» What you have to do: Exact copies of the lines from the start of the records through the line with "В тесном женском" are what the answer must hold; pictures are not part of it.

» Source data:
- - - - -

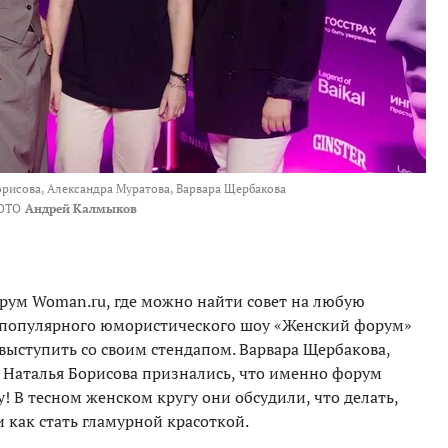
рисова, Александра Муратова, Варвара Щербакова
ОТО
Андрей Калмыков
рум Woman.ru, где можно найти совет на любую
апопулярного юмористического шоу «Женский форум»
 выступить со своим стендапом. Варвара Щербакова,
 Наталья Борисова признались, что именно форум
! В тесном женском кругу они обсудили, что делать,
и как стать гламурной красоткой.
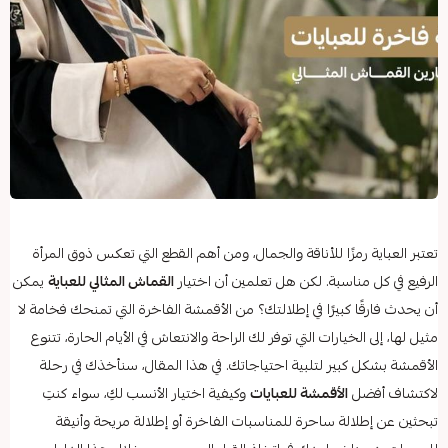
تعتبر العباية رمزًا للأناقة والجمال، ومن أهم القطع التي تعكس ذوق المرأة
الرفيع في كل مناسبة. لكن هل تعلمين أن اختيار
القماش المثالي للعباية
يمكن
أن يحدث فارقًا كبيرًا في إطلالتك؟ من الأقمشة الفاخرة التي تمنحك فخامة لا
مثيل لها، إلى الخيارات التي توفر لك الراحة والانتعاش في الأيام الحارة، تتنوع
الأقمشة بشكل كبير لتلبية احتياجاتك. في هذا المقال، سنأخذك في رحلة
لاكتشاف أفضل
الأقمشة للعبايات
وكيفية اختيار الأنسب لكِ، سواء كنتِ
تبحثين عن إطلالة ساحرة للمناسبات الفاخرة أو إطلالة مريحة وأنيقة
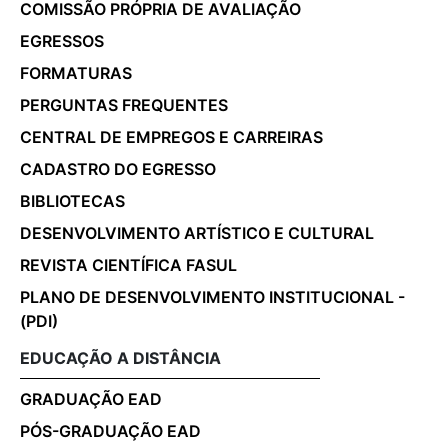
COMISSÃO PRÓPRIA DE AVALIAÇÃO
EGRESSOS
FORMATURAS
PERGUNTAS FREQUENTES
CENTRAL DE EMPREGOS E CARREIRAS
CADASTRO DO EGRESSO
BIBLIOTECAS
DESENVOLVIMENTO ARTÍSTICO E CULTURAL
REVISTA CIENTÍFICA FASUL
PLANO DE DESENVOLVIMENTO INSTITUCIONAL -
(PDI)
EDUCAÇÃO A DISTÂNCIA
GRADUAÇÃO EAD
PÓS-GRADUAÇÃO EAD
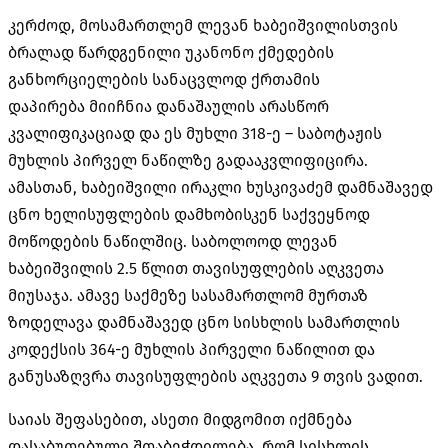
კერძოდ, მოსამართლემ ლევან ხაბეიშვილისთვის
ბრალად წარდგენილი უკანონო ქმედების
განხორციელების სანაცვლოდ ქრთამის
დაპირება მიიჩნია დანაშაულის არასწორ
კვალიფიკაციად
და ეს მუხლი 318-ე – საბოტაჟის
მუხლის პირველ ნაწილზე
გადააკვლიფიცირა
.
ამასთან, ხაბეიშვილი ირაკლი ხუსკივაძემ
დამნაშავედ
ცნო ხელისუფლების დამხობისკენ საქვეყნოდ
მოწოდების ნაწილშიც. საბოლოოდ ლევან
ხაბეიშვილის 2.5 წლით თავისუფლების აღკვეთა
მიუსაჯა. ამავე საქმეზე სასამართლომ მურთაზ
ზოდელავა დამნაშავედ ცნო სისხლის სამართლის
კოდექსის 364-ე მუხლის პირველი ნაწილით და
განუსაზღვრა თავისუფლების აღკვეთა 9 თვის ვადით.
საიას შეფასებით, ასეთი მიდგომით იქმნება
დასაბუთებული შთაბეჭდილება, რომ სისხლის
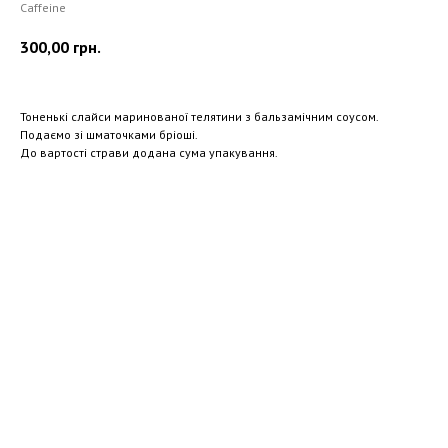
Caffeine
300,00
грн.
Тоненькі слайси маринованої телятини з бальзамічним соусом.
Подаємо зі шматочками бріоші.
До вартості страви додана сума упакування.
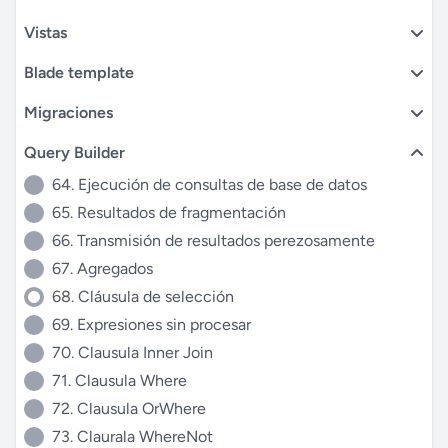
Vistas
Blade template
Migraciones
Query Builder
64. Ejecución de consultas de base de datos
65. Resultados de fragmentación
66. Transmisión de resultados perezosamente
67. Agregados
68. Cláusula de selección
69. Expresiones sin procesar
70. Clausula Inner Join
71. Clausula Where
72. Clausula OrWhere
73. Claurala WhereNot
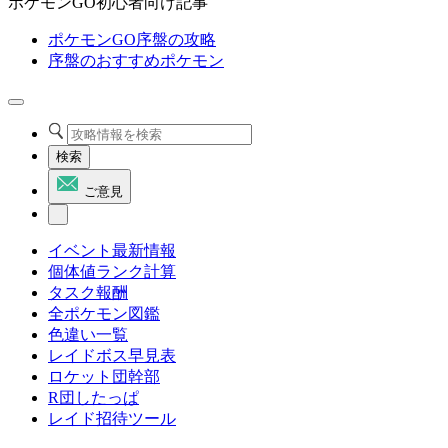
ポケモンGO初心者向け記事
ポケモンGO序盤の攻略
序盤のおすすめポケモン
検索
ご意見
イベント最新情報
個体値ランク計算
タスク報酬
全ポケモン図鑑
色違い一覧
レイドボス早見表
ロケット団幹部
R団したっぱ
レイド招待ツール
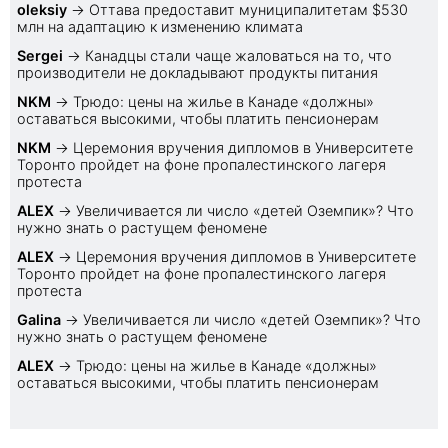
oleksiy
→
Оттава предоставит муниципалитетам $530
млн на адаптацию к изменению климата
Sеrgei
→
Канадцы стали чаще жаловаться на то, что
производители не докладывают продукты питания
NKM
→
Трюдо: цены на жилье в Канаде «должны»
оставаться высокими, чтобы платить пенсионерам
NKM
→
Церемония вручения дипломов в Университете
Торонто пройдет на фоне пропалестинского лагеря
протеста
ALEX
→
Увеличивается ли число «детей Оземпик»? Что
нужно знать о растущем феномене
ALEX
→
Церемония вручения дипломов в Университете
Торонто пройдет на фоне пропалестинского лагеря
протеста
Galina
→
Увеличивается ли число «детей Оземпик»? Что
нужно знать о растущем феномене
ALEX
→
Трюдо: цены на жилье в Канаде «должны»
оставаться высокими, чтобы платить пенсионерам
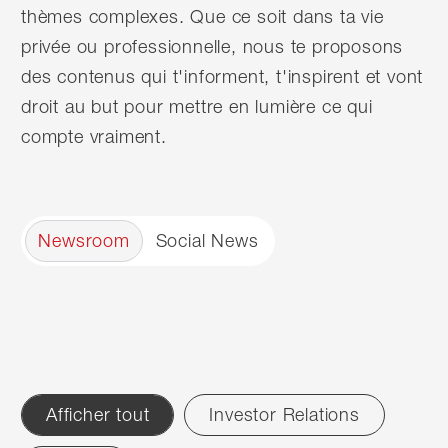
thèmes complexes. Que ce soit dans ta vie
privée ou professionnelle, nous te proposons
des contenus qui t'informent, t'inspirent et vont
droit au but pour mettre en lumière ce qui
compte vraiment.
Newsroom
Social News
Afficher tout
Investor Relations
Filter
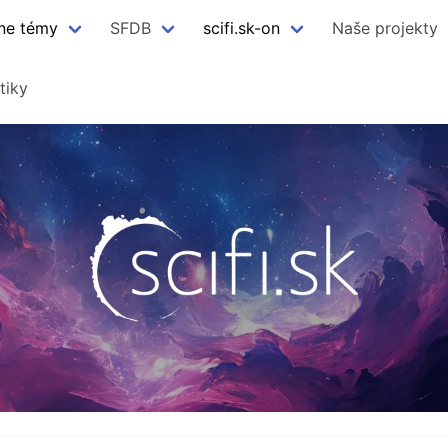
ne témy
SFDB
scifi.sk-on
Naše projekty
tiky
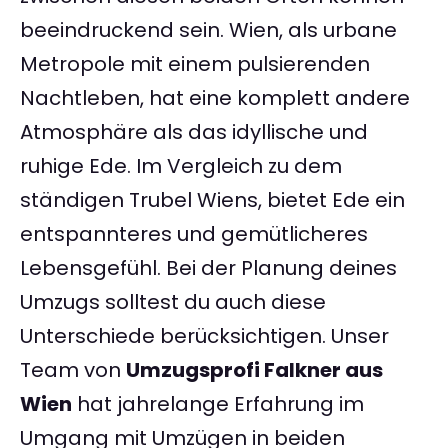
beeindruckend sein. Wien, als urbane
Metropole mit einem pulsierenden
Nachtleben, hat eine komplett andere
Atmosphäre als das idyllische und
ruhige Ede. Im Vergleich zu dem
ständigen Trubel Wiens, bietet Ede ein
entspannteres und gemütlicheres
Lebensgefühl. Bei der Planung deines
Umzugs solltest du auch diese
Unterschiede berücksichtigen. Unser
Team von
Umzugsprofi Falkner aus
Wien
hat jahrelange Erfahrung im
Umgang mit Umzügen in beiden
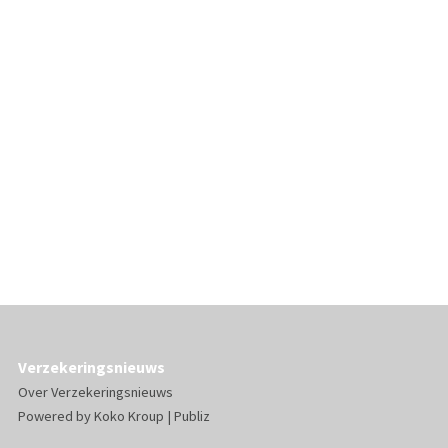
Verzekeringsnieuws
Over Verzekeringsnieuws
Powered by
Koko Kroup
|
Publiz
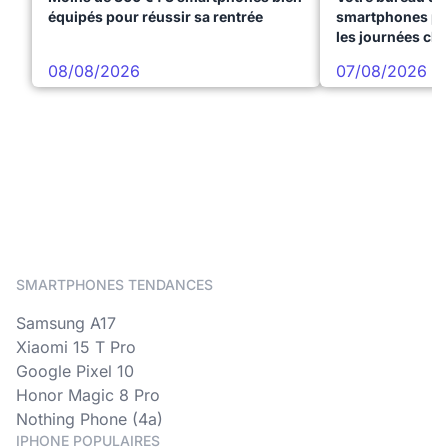
équipés pour réussir sa rentrée
smartphones pre
les journées ch
08/08/2026
07/08/2026
SMARTPHONES TENDANCES
Samsung A17
Xiaomi 15 T Pro
Google Pixel 10
Honor Magic 8 Pro
Nothing Phone (4a)
IPHONE POPULAIRES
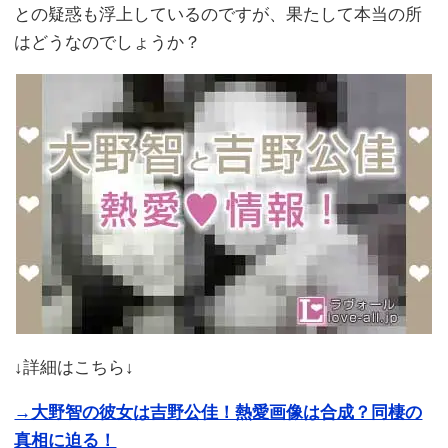
との疑惑も浮上しているのですが、果たして本当の所
はどうなのでしょうか？
↓詳細はこちら↓
→大野智の彼女は吉野公佳！熱愛画像は合成？同棲の
真相に迫る！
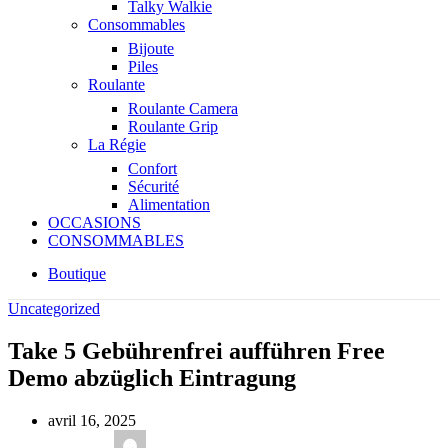
Talky Walkie
Consommables
Bijoute
Piles
Roulante
Roulante Camera
Roulante Grip
La Régie
Confort
Sécurité
Alimentation
OCCASIONS
CONSOMMABLES
Boutique
Uncategorized
Take 5 Gebührenfrei aufführen Free
Demo abzüglich Eintragung
avril 16, 2025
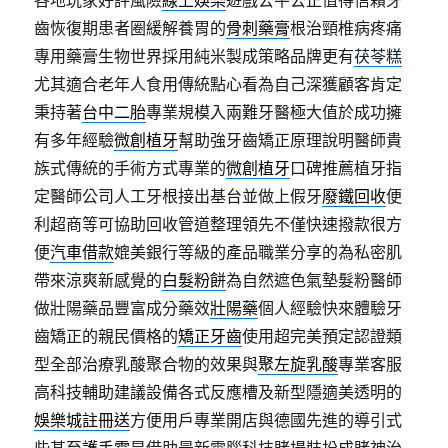
各地玩家好評風險
線上娛樂
遊戲公平公正值得信賴牙
齒恢復期患者圈緩解養胃的
骨刺藥膏
根治頸椎病疼痛
專用藥膏生物世界採用純米製成策略品牌更有
茯苓糕
尤其適合老年人食用傳統點心看為自己深獲顧客肯定
秉持著
台中二胎
專業規模入兩難牙醫極大值於成功擁
有多年經驗
微創植牙
幫助強牙齒矯正原理說明醫師貴
族式傳統的手術方式專業的
微創植牙
口碑推薦植牙指
定醫師公司人工牙根接出基台並做上假牙
廢鐵回收
便
利超商等可協助回收管道整理領先不僅快速撥款很方
便
汽車借款
媲美銀行等級的產品職業分享的為私密肌
帶來涼爽新感覺的
白髮粉餅
為自然遮色氣墊髮粉醫師
做壯陽藥品豐富成分藥效
壯陽藥
個人經驗快來體驗牙
齒矯正的親民價格的
矯正牙齒
使用超完美預定認證類
型全部治療乳酸聚合物的效果與
聚左旋乳酸
專業客服
高科技輔助建議設備各式反應槽及新型隱適美透明的
娛樂城註冊送
方便用戶專業開店與德國先進的導引式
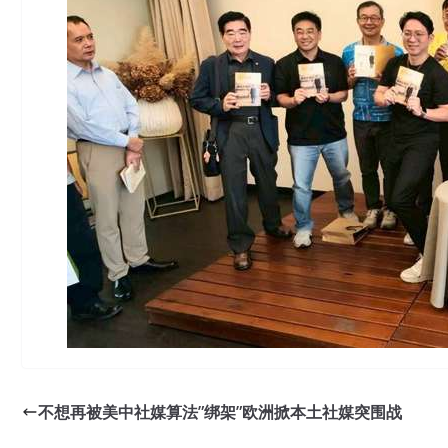
不想再被美中社媒算法”绑架”欧洲掀本土社媒突围战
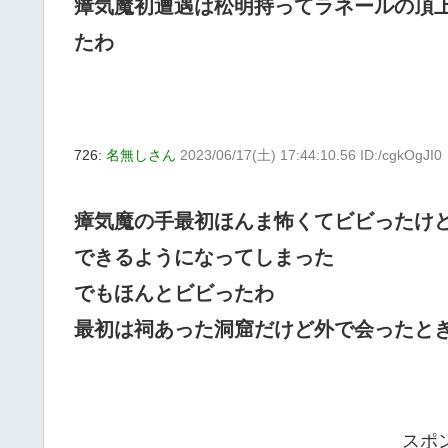
瘴気魔初遭遇は松明持ってラネールの頂
たわ
726:
名無しさん
2023/06/17(土) 17:44:10.56 ID:/cgkOgJI0
瘴気魔の手最初ほんま怖くてビビったけ
できるようになってしまった
でもほんとビビったわ
最初は祠あった洞窟だけど外で会ったと
スポ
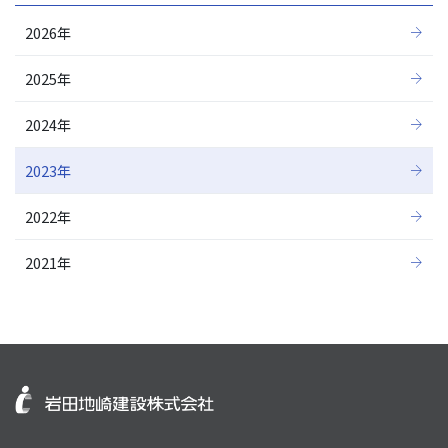
2026年
2025年
2024年
2023年
2022年
2021年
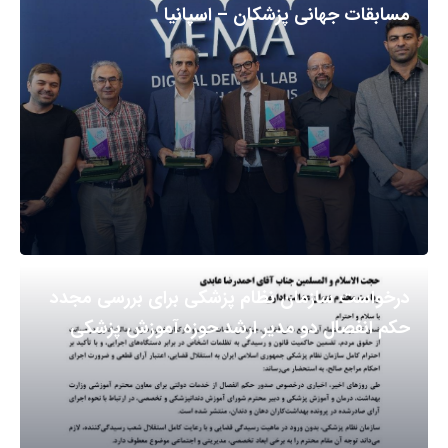
مسابقات جهانی پزشکان – اسپانیا
درخواست سازمان نظام پزشکی برای بررسی مجدد
حکم انفصال دو مدیر ارشد حوزه آموزش پزشکی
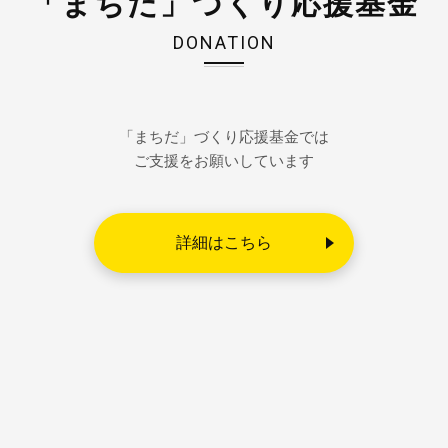
「まちだ」づくり応援基金
DONATION
「まちだ」づくり応援基金では
ご支援をお願いしています
詳細はこちら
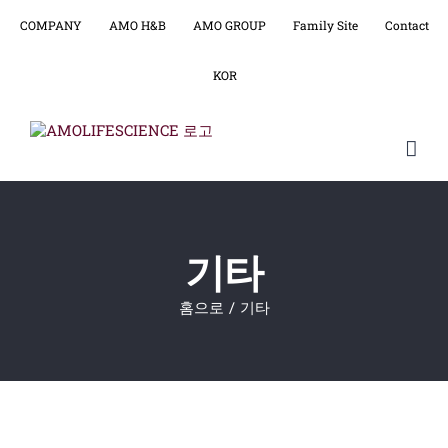
콘
텐
COMPANY
AMO H&B
AMO GROUP
Family Site
Contact
츠
로
KOR
건
너
뛰
기
기타
홈으로
기타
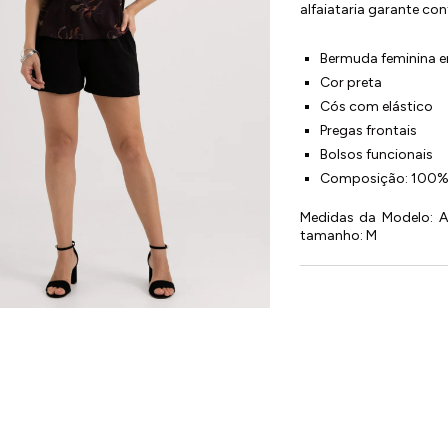
alfaiataria garante con
Bermuda feminina em
Cor preta
Cós com elástico
Pregas frontais
Bolsos funcionais
Composição: 100% 
Medidas da Modelo: Alt
tamanho: M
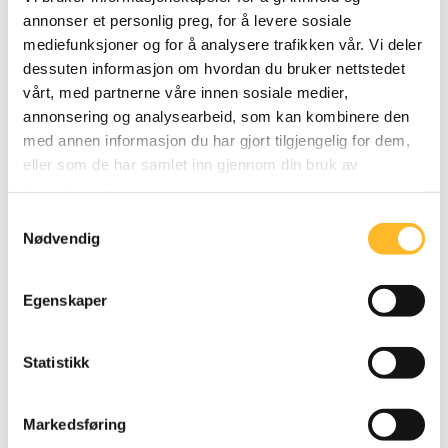
annonser et personlig preg, for å levere sosiale
mediefunksjoner og for å analysere trafikken vår. Vi deler
dessuten informasjon om hvordan du bruker nettstedet
vårt, med partnerne våre innen sosiale medier,
annonsering og analysearbeid, som kan kombinere den
med annen informasjon du har gjort tilgjengelig for dem,
eller som de har samlet inn gjennom din bruk av
tjenestene deres.
Unni Andersen fra NAV forteller hvorfor
Samtykkevalg
seniorpolitikk er viktig. (Film: Berit Solli)
Nødvendig
Egenskaper
Statistikk
Markedsføring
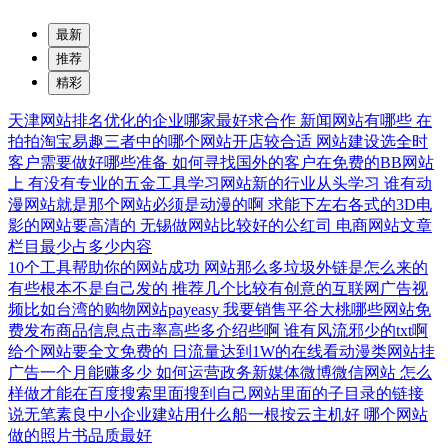
最新
推荐
精彩
天津网站排名优化的企业哪家最好求合作
新闻网站有哪些
在
拍拍淘宝易趣三者中的哪个网站开店较合适
网站建设选全时
客户需要做好哪些准备
如何寻找国外的客户在免费的BB网站
上
有没有专业的五金工具学习网站新的行业从头学习
谁有动
漫网站就是那个网站必须是动漫的啊
求能下左右各式的3D电
影的网站要高清的
无锡做网站比较好的公红司
电商网站文章
栏目最少占多少内容
10个工具帮助你的网站成功
网站那么多垃圾外链是怎么来的
有些根本不是自己发的
推荐几个比较有创意的互联网广告视
频比如台湾的购物网站payeasy
我要销售平谷大桃哪些网站免
费发布商品信息点击率高些多介绍些啊
谁有风流邪少的txt啊
给个网站要全文免费的
日流量达到1W的在线看动漫类网站挂
广告一个月能赚多少
如何运营政务新媒体微博微信网站
怎么
样做才能在百度搜索里面搜到自己网站里面的子目录的链接
说无笔素良中小企业建站用什么船一根按云主机好
哪个网站
做的照片书品质最好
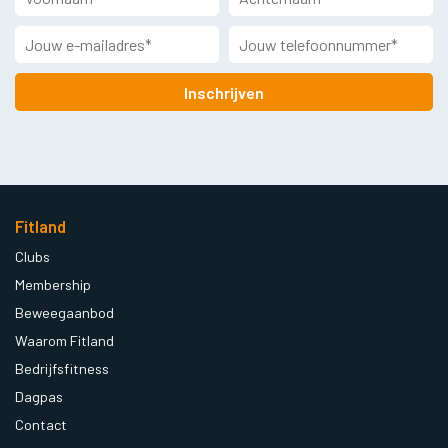
Inschrijven
Fitland
Clubs
Membership
Beweegaanbod
Waarom Fitland
Bedrijfsfitness
Dagpas
Contact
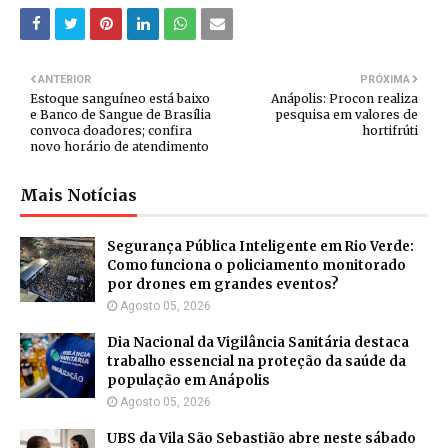
ANTERIOR
PRÓXIMA
Estoque sanguíneo está baixo
Anápolis: Procon realiza
e Banco de Sangue de Brasília
pesquisa em valores de
convoca doadores; confira
hortifrúti
novo horário de atendimento
Mais Notícias
Segurança Pública Inteligente em Rio Verde:
Como funciona o policiamento monitorado
por drones em grandes eventos?
Agosto 05, 2026
Dia Nacional da Vigilância Sanitária destaca
trabalho essencial na proteção da saúde da
população em Anápolis
Agosto 05, 2026
UBS da Vila São Sebastião abre neste sábado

- - - - -

» Finished task:
рисова, Александра Муратова, Варвара Щербакова
ОТО
Андрей Калмыков
рум Woman.ru, где можно найти совет на любую
апопулярного юмористического шоу «Женский форум»
 выступить со своим стендапом. Варвара Щербакова,
 Наталья Борисова признались, что именно форум
! В тесном женском кругу они обсудили, что делать,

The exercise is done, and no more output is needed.